Вот тогда он мне предложил: «Почему бы вам не приехать сюда преподавать? Только не русскую литературу, как все эти халтурщики, а английскую. Я бы мог помочь вам кое-какими своими связями». Уверенность Бродского, что русский может лучше преподавать английскую поэзию, чем американец, меня умилила и смутила. «Мало у вас дел, чтоб еще хлопотать по моему поводу», — пробормотал я. «Но ведь это не вы меня просите, а я сам предлагаю», — возразил он.

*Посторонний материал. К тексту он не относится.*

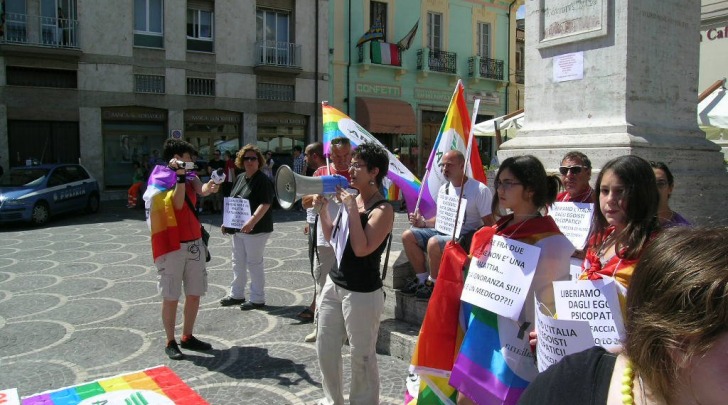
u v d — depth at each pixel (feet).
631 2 17.24
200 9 71.05
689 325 3.02
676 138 18.19
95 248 33.94
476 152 16.99
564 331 6.78
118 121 67.10
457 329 9.51
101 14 64.54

Когда мне настало время уезжать, Бродский развил бурную деятельность, позвонил друзьям-коллегам, уточнил расписание на автобус и где продаются билеты, отвез меня покупать билеты, а потом на автобусную остановку. Стоя рядом со мной на остановке, вдруг заметил, что у меня кончились сигареты, и, несмотря на мои протесты, нырнул в машину, поехал и купил мне сигареты. Есть воспоминания одного из его питерских друзей, которого он провожал до дома, а в подъезде от избытка чувств — схватил в охапку и внес на пятый этаж. Так что мне еще повезло.
Из Хедли путь мой лежал в Ганновер, штат Нью-Хэмпшир, на границе штата Вермонт. Опять самые что ни есть фростовские места. Здесь еще лежал снег. Лев Лосев, профессор кафедры русского языка Дартмутского колледжа, сразу мне ужасно понравился. У него были безукоризненные петербуржские манеры и при этом — ни малейшего пафоса, ничего слишком. Впоследствии мне довелось общаться с ним и переписываться, почти до самых последних его дней, — он всегда оставался равен себе самому.
Мне страшно нравилось и нравится, что, оставаясь в жизни таким сдержанным и корректным (почти политкорректным), в стихах он мог быть каким угодно — дерзким, ироничным, надменно-презрительным, — здесь он давал полную волю своему поэтическому темпераменту. Например, в стихотворении, где поэт (абстрактный) говорит про свою обслюнявленную патриотами родину:
И так далее. Вплоть до потрясающей концовки, которая, не отменяя ни одного сказанного слова, все сразу преображает и превращает карикатуру — почти в икону.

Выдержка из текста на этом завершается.